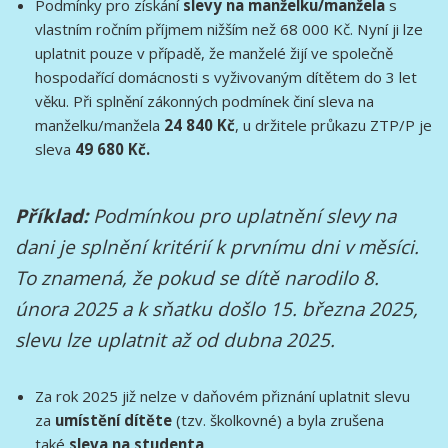
Podmínky pro získání
slevy na manželku/manžela
s
vlastním ročním příjmem nižším než 68 000 Kč. Nyní ji lze
uplatnit pouze v případě, že manželé žijí ve společně
hospodařící domácnosti s vyživovaným dítětem do 3 let
věku. Při splnění zákonných podmínek činí sleva na
manželku/manžela
24 840 Kč
, u držitele průkazu ZTP/P je
sleva
49 680 Kč.
Příklad:
Podmínkou pro uplatnění slevy na
dani je splnění kritérií k prvnímu dni v měsíci.
To znamená, že pokud se dítě narodilo 8.
února 2025 a k sňatku došlo 15. března 2025,
slevu lze uplatnit až od dubna 2025.
Za rok 2025 již nelze v daňovém přiznání uplatnit slevu
za
umístění dítěte
(tzv. školkovné) a byla zrušena
také
sleva na studenta
.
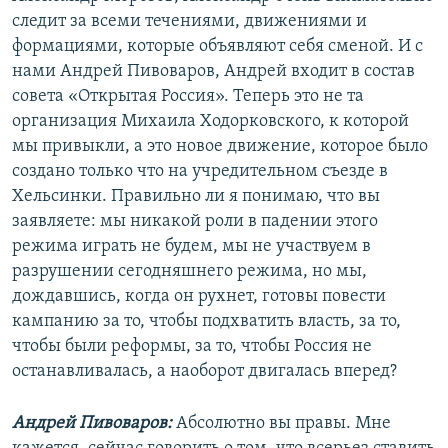
следит за всеми течениями, движениями и
формациями, которые объявляют себя сменой. И с
нами Андрей Пивоваров, Андрей входит в состав
совета «Открытая Россия». Теперь это не та
организация Михаила Ходорковского, к которой
мы привыкли, а это новое движение, которое было
создано только что на учредительном съезде в
Хельсинки. Правильно ли я понимаю, что вы
заявляете: мы никакой роли в падении этого
режима играть не будем, мы не участвуем в
разрушении сегодняшнего режима, но мы,
дождавшись, когда он рухнет, готовы повести
кампанию за то, чтобы подхватить власть, за то,
чтобы были реформы, за то, чтобы Россия не
останавливалась, а наоборот двигалась вперед?
Андрей Пивоваров:
Абсолютно вы правы. Мне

**Exercise objective**
Determine which lines above include the word "slevu", and report those lines in full.

**Written reply**
slevu lze uplatnit až od dubna 2025.
Za rok 2025 již nelze v daňovém přiznání uplatnit slevu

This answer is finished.